Rappelons que les mandalas sont imprégnés d’orientalisme. Et même s’ils entrent sans références directes à ces religions, comme de simples dessins, le fait que les enfants s’y habituent sans le savoir et sans la concession et la permission de leurs parents est une porte ouverte au fait que dans le futur ces enfants, devenus adultes, en voyant des mandalas bouddhistes et hindous et en connaissant leurs significations, prendront conscience que c’est ce qu’ils ont peint dans leur enfance sans le savoir.
Il est donc important de savoir ce qui entre dans les centres chrétiens. Et ce que font les enfants. Nous devons respecter la foi de chaque religion, et ne pas tomber dans les amalgames. Ce serait une très bonne idée dans les écoles religieuses chrétiennes de reprendre les cahiers d’antan, ou de peindre des cartes de Noël ou des scènes catholiques ou bibliques. Et dans les écoles bouddhistes ou orientales, ils pourraient peindre des mandalas. Pour une simple cohérence religieuse et éducative.

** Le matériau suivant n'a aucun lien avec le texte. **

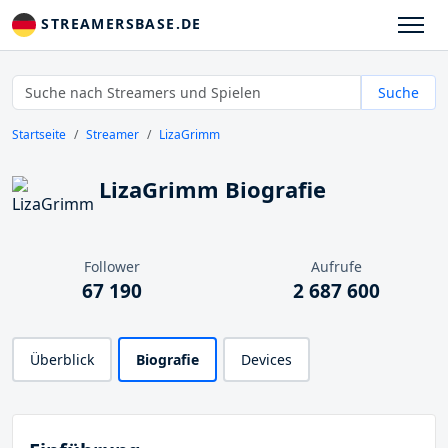
STREAMERSBASE.DE
Suche
Startseite
Streamer
LizaGrimm
LizaGrimm Biografie
Follower
Aufrufe
67 190
2 687 600
Überblick
Biografie
Devices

D’autre part, il faut dire que les mandalas ne sont pas mauvais en tant que figures et couleurs, ils n’éloignent pas de Dieu, mais ils font partie de la religion hindoue ou bouddhiste, des religions qui essaient d’atteindre Dieu, à partir de leurs propres moyens et croyances. Expliquons cet aspect en citant Vatican II dans sa déclaration « Nostra Aetate » sur les religions non chrétiennes, comme une réflexion du christianisme sur ces spiritualités orientales :
« Dans l’hindouisme, les hommes étudient le mystère divin et l’expriment par la fécondité inépuisable des mythes et par les efforts pénétrants de la philosophie, et cherchent à se délivrer des angoisses de notre condition par les modes de la vie ascétique, par la méditation profonde, ou bien en cherchant refuge en Dieu avec amour et confiance. Le bouddhisme, sous ses diverses formes, reconnaît l’insuffisance radicale de ce monde changeant et enseigne la voie par laquelle les hommes, dans un esprit de dévotion et de confiance, peuvent acquérir l’état de libération parfaite ou d’illumination suprême, par leurs propres efforts soutenus par une aide supérieure. […] L’Église catholique ne rejette rien de ce qui est saint et vrai dans ces religions. Elle considère avec un respect sincère les manières d’agir et de vivre, les préceptes et les doctrines qui, même s’ils diffèrent à bien des égards de ce qu’elle professe et enseigne, reflètent souvent une lueur de cette Vérité qui éclaire tous les hommes. Elle proclame et a l’obligation de proclamer constamment le Christ ».
Bibliographie
— Film « Kundun ». Martin Scorsese. 1997.
— Déclaration « Nostra Aetate ». Sur les relations de l’Église avec les religions non chrétiennes. Concile Vatican II. 1965.
– Déclaration « Dominus Iesus ». Sur l’unicité et l’universalité salvatrice de Jésus-Christ et de l’Église. Congrégation pour la Doctrine de la Foi. 2000.